Question

If the eccentricity of the hyperbola \( \frac{x^2}{a^2} - \frac{y^2}{b^2} = 1 \) is \( \sec \alpha \), then the area of the triangle formed by the asymptotes of the hyperbola with any of its tangent is:

• A. \( a^2b^2 \sec^2\alpha \)
• B. \( \frac{b^2}{|\tan \alpha|} \)
• C. \( a^2\tan^2\alpha \)
• D. \( (a^2+b^2)\tan^2\alpha \)

Hint:

For hyperbolas, the asymptotes play an important role in defining the region where a tangent interacts.
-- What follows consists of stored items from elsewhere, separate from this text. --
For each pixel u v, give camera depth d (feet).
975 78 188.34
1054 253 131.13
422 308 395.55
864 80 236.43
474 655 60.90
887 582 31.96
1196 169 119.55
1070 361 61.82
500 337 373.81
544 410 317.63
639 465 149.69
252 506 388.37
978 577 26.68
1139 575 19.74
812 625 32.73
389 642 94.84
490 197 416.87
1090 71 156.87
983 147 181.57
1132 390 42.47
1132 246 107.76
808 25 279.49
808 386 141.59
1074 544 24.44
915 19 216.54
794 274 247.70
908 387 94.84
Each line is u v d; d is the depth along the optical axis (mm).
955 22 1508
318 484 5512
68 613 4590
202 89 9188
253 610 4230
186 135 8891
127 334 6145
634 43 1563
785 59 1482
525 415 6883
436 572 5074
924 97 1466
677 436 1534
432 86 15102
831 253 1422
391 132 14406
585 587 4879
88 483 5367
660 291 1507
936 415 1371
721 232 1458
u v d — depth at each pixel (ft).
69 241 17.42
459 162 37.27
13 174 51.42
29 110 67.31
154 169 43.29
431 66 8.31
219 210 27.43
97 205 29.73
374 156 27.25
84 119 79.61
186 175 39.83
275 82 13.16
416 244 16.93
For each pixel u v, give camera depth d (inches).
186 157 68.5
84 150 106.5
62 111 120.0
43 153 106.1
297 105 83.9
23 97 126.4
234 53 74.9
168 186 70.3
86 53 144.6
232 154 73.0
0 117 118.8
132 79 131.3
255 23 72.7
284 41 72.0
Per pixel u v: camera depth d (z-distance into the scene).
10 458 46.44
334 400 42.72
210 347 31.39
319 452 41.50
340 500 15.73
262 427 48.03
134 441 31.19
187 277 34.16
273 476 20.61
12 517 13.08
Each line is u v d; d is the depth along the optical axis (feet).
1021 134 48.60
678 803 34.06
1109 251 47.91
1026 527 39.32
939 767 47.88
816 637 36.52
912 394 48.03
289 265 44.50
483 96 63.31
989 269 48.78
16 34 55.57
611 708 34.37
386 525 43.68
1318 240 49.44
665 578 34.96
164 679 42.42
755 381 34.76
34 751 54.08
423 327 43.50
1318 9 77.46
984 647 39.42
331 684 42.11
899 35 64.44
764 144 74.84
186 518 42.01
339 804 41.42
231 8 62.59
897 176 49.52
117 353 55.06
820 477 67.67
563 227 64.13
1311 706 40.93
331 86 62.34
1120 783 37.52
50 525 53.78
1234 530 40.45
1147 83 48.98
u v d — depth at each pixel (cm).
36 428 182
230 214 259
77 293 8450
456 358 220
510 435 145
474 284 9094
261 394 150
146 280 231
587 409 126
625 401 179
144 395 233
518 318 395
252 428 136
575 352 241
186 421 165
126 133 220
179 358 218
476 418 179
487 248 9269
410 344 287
The area of the triangle formed by asymptotes and a tangent is calculated using the semi-axis values.

Answer 1

The Correct Option is B

We are given the hyperbola: \[ \frac{x^2}{a^2} - \frac{y^2}{b^2} = 1 \] The eccentricity of the hyperbola is \( e = \sec \alpha \). Step 1: Relating Eccentricity and Hyperbola Parameters For a hyperbola, the eccentricity is given by: \[ e = \sqrt{1 + \frac{b^2}{a^2}} \] Since \( e = \sec \alpha \), we have: \[ \sqrt{1 + \frac{b^2}{a^2}} = \sec \alpha \] Squaring both sides, \[ 1 + \frac{b^2}{a^2} = \sec^2 \alpha \] Since \( \sec^2 \alpha = 1 + \tan^2 \alpha \), we can substitute this identity: \[ 1 + \frac{b^2}{a^2} = 1 + \tan^2 \alpha \] \[ \frac{b^2}{a^2} = \tan^2 \alpha \] From this, \[ b^2 = a^2 \tan^2 \alpha \] Step 2: Area of Triangle Formed by Asymptotes and a Tangent The area of the triangle formed by the asymptotes with any tangent is given by: \[ \text{Area} = \frac{b^2}{| \text{Slope of the Asymptote} |} \] The slope of the asymptote is \( \frac{b}{a} = \tan \alpha \). Thus, \[ \text{Area} = \frac{b^2}{|\tan \alpha|} \] Step 3: Final Answer 

\[Correct Answer: (2) \ \frac{b^2}{|\tan \alpha|}\]